By Anna
On Tuesday and Thursday I take the metro from Votosmarty U. to Battyany ter. No one makes extended eye contact with me, a quick glance and then look away. Barely an acknowledgement of your existence, just a concentration on going from A to B. I think my mom and sister would fit in here, I however, am extrinsic and feed off of smiles and friendly nods of hello.
As the escalator surfaces at Battyany ter. a church with green copper steeples emerges into view. You can turn around after stepping off of the escalator and see the magnificently gothic parliament building. I walk one block down, ring number 51 and say hello to Ilona, my language teacher. She let’s me in and I take the elevator to the fifth floor (though sixth for us in the United States because the first floor here is the ground level). The elevator doors are manual and this I forget everytime.
During my lesson we sit in chairs facing the parliament building. I ask Ilona why Hungarians do not make eye contact or say hello. She does not understand me initially. I explain further, that in the United States people may nod or say hello in passing. She nods and says it is a cultural difference and that it is only a surface thing and that young people are not like this. She tells me to go to Godot ter. where the young people are.
Though I understand the cultural difference, I still do not know why. That afternoon I learn about Hungary’s last 50 years while at The Terror Museum. The Nazis invaded, the Soviets invaded and they clashed in the middle of Hungary, who only wanted to remain neutral. But Hungary doesn’t joke about knowing how to bury their dead without reason—hundreds of thousands were killed and deported during WWII and for years after. 200,000 Jews left, 11,000 have returned since.
The Soviets won and during their occupation (1944-1991) if anyone made eye contact with a Soviet guard they could be under suspicion and would be taken away to the cellar prison of the Hungarian Arrow Cross Government (Communist) on Andrassy U.

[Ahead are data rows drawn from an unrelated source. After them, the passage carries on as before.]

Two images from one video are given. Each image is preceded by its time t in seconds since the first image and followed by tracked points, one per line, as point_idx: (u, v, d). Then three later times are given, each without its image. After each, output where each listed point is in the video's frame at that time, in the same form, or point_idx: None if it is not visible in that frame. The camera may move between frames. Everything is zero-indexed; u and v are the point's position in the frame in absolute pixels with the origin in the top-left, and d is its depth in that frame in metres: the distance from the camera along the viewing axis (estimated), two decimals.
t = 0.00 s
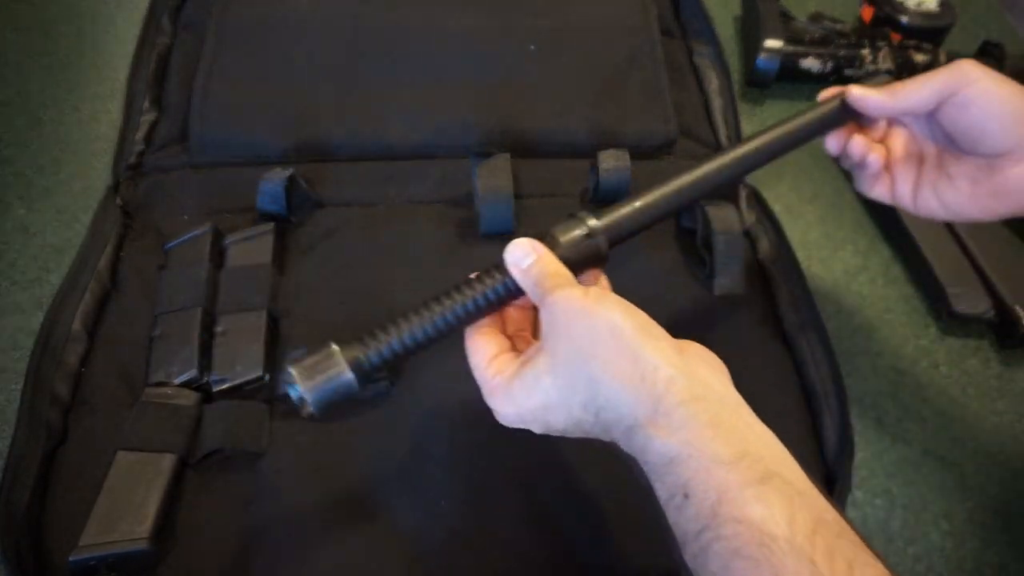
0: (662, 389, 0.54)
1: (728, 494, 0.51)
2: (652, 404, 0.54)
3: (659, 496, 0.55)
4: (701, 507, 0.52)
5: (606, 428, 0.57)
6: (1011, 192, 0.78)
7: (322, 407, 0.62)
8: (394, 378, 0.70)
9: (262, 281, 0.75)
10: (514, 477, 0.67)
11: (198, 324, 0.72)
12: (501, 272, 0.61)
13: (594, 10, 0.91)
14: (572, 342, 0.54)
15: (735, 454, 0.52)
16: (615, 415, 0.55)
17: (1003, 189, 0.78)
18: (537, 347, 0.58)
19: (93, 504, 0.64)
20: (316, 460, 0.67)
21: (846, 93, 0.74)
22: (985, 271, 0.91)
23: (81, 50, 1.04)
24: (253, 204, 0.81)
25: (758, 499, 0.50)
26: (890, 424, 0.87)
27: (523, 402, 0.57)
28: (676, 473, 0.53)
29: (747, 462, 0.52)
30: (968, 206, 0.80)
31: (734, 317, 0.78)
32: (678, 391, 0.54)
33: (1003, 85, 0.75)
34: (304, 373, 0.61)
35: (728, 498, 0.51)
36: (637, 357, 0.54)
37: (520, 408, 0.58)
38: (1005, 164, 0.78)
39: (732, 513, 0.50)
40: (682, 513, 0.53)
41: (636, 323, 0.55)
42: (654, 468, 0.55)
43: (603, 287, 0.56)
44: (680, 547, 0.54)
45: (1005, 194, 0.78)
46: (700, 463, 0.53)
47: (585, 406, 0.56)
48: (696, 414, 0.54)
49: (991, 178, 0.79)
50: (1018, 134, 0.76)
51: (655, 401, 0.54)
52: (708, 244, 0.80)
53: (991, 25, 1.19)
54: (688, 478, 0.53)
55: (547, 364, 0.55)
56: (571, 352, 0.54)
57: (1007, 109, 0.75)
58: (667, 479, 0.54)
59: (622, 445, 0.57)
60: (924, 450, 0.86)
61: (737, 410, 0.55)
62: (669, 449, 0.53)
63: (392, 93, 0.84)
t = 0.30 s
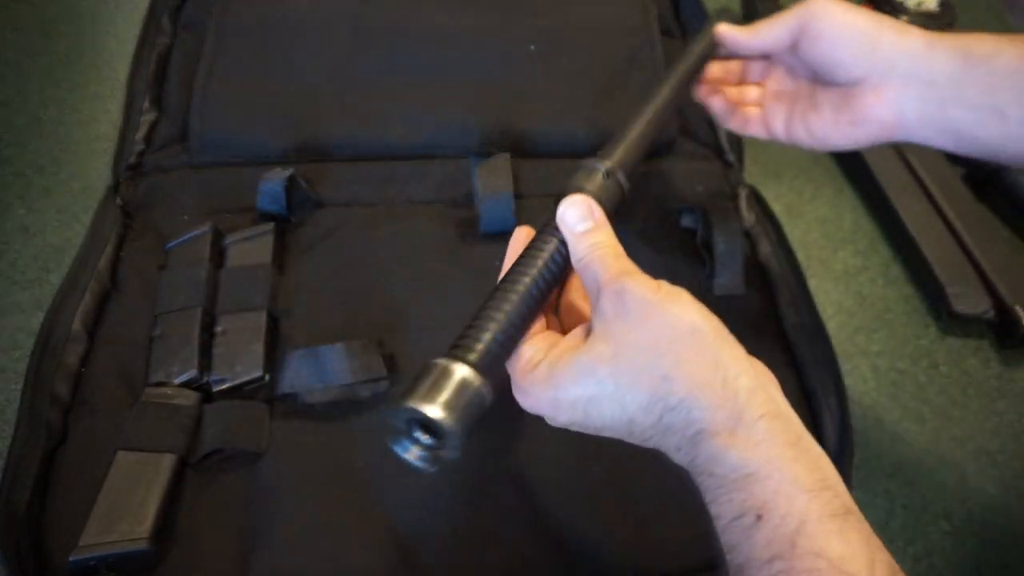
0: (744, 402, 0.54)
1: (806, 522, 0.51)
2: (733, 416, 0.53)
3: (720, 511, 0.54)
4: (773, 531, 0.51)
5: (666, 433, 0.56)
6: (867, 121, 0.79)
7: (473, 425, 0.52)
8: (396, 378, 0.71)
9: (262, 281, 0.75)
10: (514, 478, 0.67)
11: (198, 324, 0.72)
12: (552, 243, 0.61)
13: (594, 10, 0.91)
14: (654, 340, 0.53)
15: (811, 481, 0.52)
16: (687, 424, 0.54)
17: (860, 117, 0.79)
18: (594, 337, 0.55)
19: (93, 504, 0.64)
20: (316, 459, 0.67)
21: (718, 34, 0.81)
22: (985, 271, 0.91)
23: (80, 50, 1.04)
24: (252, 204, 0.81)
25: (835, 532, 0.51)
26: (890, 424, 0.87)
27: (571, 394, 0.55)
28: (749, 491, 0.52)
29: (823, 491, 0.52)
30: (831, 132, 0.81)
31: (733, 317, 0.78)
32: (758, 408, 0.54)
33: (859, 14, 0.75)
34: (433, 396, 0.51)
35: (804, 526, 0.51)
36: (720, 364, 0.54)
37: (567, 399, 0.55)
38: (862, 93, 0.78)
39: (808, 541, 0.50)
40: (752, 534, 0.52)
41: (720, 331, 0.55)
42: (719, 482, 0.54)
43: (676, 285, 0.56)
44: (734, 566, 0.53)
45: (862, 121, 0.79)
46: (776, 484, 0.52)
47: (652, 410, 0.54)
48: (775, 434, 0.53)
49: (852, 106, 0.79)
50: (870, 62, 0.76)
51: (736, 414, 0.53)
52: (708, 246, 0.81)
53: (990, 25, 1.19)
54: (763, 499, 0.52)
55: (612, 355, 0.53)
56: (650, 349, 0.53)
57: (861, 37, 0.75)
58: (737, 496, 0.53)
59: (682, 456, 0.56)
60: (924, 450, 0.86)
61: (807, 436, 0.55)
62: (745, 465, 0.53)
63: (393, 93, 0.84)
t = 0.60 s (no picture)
0: (792, 336, 0.54)
1: (856, 460, 0.50)
2: (786, 345, 0.53)
3: (763, 444, 0.50)
4: (823, 466, 0.49)
5: (705, 358, 0.53)
6: (751, 138, 0.72)
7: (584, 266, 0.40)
8: (395, 377, 0.70)
9: (262, 281, 0.75)
10: (514, 477, 0.67)
11: (198, 324, 0.72)
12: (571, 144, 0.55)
13: (594, 10, 0.91)
14: (711, 260, 0.52)
15: (852, 423, 0.52)
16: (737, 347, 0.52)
17: (740, 137, 0.72)
18: (639, 247, 0.51)
19: (93, 504, 0.64)
20: (317, 458, 0.67)
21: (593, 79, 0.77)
22: (985, 270, 0.91)
23: (81, 50, 1.04)
24: (252, 204, 0.81)
25: (878, 475, 0.50)
26: (890, 424, 0.87)
27: (611, 308, 0.49)
28: (798, 422, 0.50)
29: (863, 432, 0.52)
30: (712, 153, 0.75)
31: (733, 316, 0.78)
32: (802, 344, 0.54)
33: (723, 30, 0.69)
34: (531, 229, 0.38)
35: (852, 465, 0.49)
36: (768, 295, 0.54)
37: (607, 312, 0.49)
38: (738, 110, 0.71)
39: (857, 477, 0.49)
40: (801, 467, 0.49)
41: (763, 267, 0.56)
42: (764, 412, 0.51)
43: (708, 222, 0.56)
44: (774, 504, 0.48)
45: (743, 141, 0.72)
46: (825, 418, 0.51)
47: (704, 329, 0.52)
48: (820, 372, 0.53)
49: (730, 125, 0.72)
50: (744, 78, 0.69)
51: (790, 344, 0.53)
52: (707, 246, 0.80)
53: (991, 25, 1.19)
54: (814, 433, 0.50)
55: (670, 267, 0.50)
56: (711, 264, 0.52)
57: (729, 57, 0.69)
58: (786, 427, 0.50)
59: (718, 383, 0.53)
60: (924, 450, 0.86)
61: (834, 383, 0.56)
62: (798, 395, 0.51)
63: (393, 94, 0.84)
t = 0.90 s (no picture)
0: (785, 343, 0.53)
1: (851, 469, 0.49)
2: (779, 351, 0.53)
3: (757, 452, 0.50)
4: (817, 476, 0.49)
5: (699, 365, 0.53)
6: (735, 154, 0.73)
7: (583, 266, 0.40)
8: (395, 377, 0.70)
9: (262, 281, 0.74)
10: (514, 477, 0.67)
11: (198, 324, 0.72)
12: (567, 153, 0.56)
13: (594, 10, 0.91)
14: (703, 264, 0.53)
15: (846, 432, 0.52)
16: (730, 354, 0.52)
17: (727, 152, 0.73)
18: (631, 251, 0.51)
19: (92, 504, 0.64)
20: (316, 459, 0.67)
21: (583, 99, 0.77)
22: (985, 270, 0.91)
23: (80, 50, 1.04)
24: (252, 203, 0.81)
25: (873, 485, 0.50)
26: (890, 424, 0.87)
27: (601, 313, 0.50)
28: (793, 430, 0.50)
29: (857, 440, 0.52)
30: (700, 171, 0.75)
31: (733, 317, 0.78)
32: (796, 352, 0.54)
33: (709, 49, 0.70)
34: (533, 228, 0.37)
35: (848, 474, 0.49)
36: (762, 301, 0.54)
37: (598, 316, 0.50)
38: (724, 126, 0.72)
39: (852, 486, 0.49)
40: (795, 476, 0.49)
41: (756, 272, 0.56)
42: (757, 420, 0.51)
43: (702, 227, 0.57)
44: (768, 513, 0.48)
45: (730, 157, 0.73)
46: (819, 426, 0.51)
47: (698, 335, 0.52)
48: (814, 380, 0.53)
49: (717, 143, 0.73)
50: (726, 96, 0.71)
51: (783, 350, 0.53)
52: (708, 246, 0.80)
53: (990, 25, 1.19)
54: (808, 442, 0.50)
55: (661, 274, 0.51)
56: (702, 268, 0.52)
57: (711, 76, 0.70)
58: (780, 434, 0.50)
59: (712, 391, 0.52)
60: (924, 450, 0.86)
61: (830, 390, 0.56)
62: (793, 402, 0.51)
63: (393, 94, 0.84)
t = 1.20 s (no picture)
0: (770, 361, 0.54)
1: (834, 492, 0.51)
2: (759, 374, 0.54)
3: (741, 478, 0.54)
4: (799, 499, 0.51)
5: (688, 391, 0.56)
6: (863, 100, 0.79)
7: (437, 356, 0.51)
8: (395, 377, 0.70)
9: (262, 281, 0.74)
10: (514, 477, 0.66)
11: (198, 324, 0.72)
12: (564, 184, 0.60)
13: (594, 10, 0.91)
14: (680, 290, 0.54)
15: (838, 447, 0.53)
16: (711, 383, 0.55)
17: (857, 97, 0.80)
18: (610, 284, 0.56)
19: (92, 504, 0.64)
20: (316, 459, 0.67)
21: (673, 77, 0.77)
22: (985, 270, 0.91)
23: (80, 50, 1.04)
24: (252, 203, 0.81)
25: (863, 503, 0.51)
26: (890, 424, 0.87)
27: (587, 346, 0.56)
28: (773, 455, 0.52)
29: (847, 456, 0.53)
30: (827, 111, 0.82)
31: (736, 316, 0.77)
32: (785, 369, 0.54)
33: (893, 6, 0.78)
34: (399, 314, 0.49)
35: (834, 495, 0.51)
36: (746, 318, 0.55)
37: (583, 348, 0.56)
38: (858, 72, 0.79)
39: (836, 507, 0.51)
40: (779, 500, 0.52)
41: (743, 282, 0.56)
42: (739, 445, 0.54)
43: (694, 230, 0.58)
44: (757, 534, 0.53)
45: (858, 102, 0.80)
46: (805, 449, 0.52)
47: (676, 365, 0.55)
48: (799, 400, 0.54)
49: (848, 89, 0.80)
50: (871, 40, 0.78)
51: (764, 372, 0.54)
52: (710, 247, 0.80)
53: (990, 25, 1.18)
54: (788, 466, 0.52)
55: (633, 308, 0.54)
56: (679, 296, 0.54)
57: (887, 23, 0.78)
58: (759, 461, 0.53)
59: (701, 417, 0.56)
60: (924, 450, 0.86)
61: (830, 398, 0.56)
62: (771, 427, 0.53)
63: (393, 93, 0.84)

Hungarians were trained to avoid eye contact for decades. I had guessed that the reason for avoiding eye contact was the fear of intimacy, but it was actually a cultured fear of abuse or death from a culture (the U.S.S.R.) that has had centuries of abuse itself.
Fear and internalization continues in Eastern Europe, but today, Hungarians celebrate 20 years of freedom from the Iron Curtain (1989) with passivity and pride.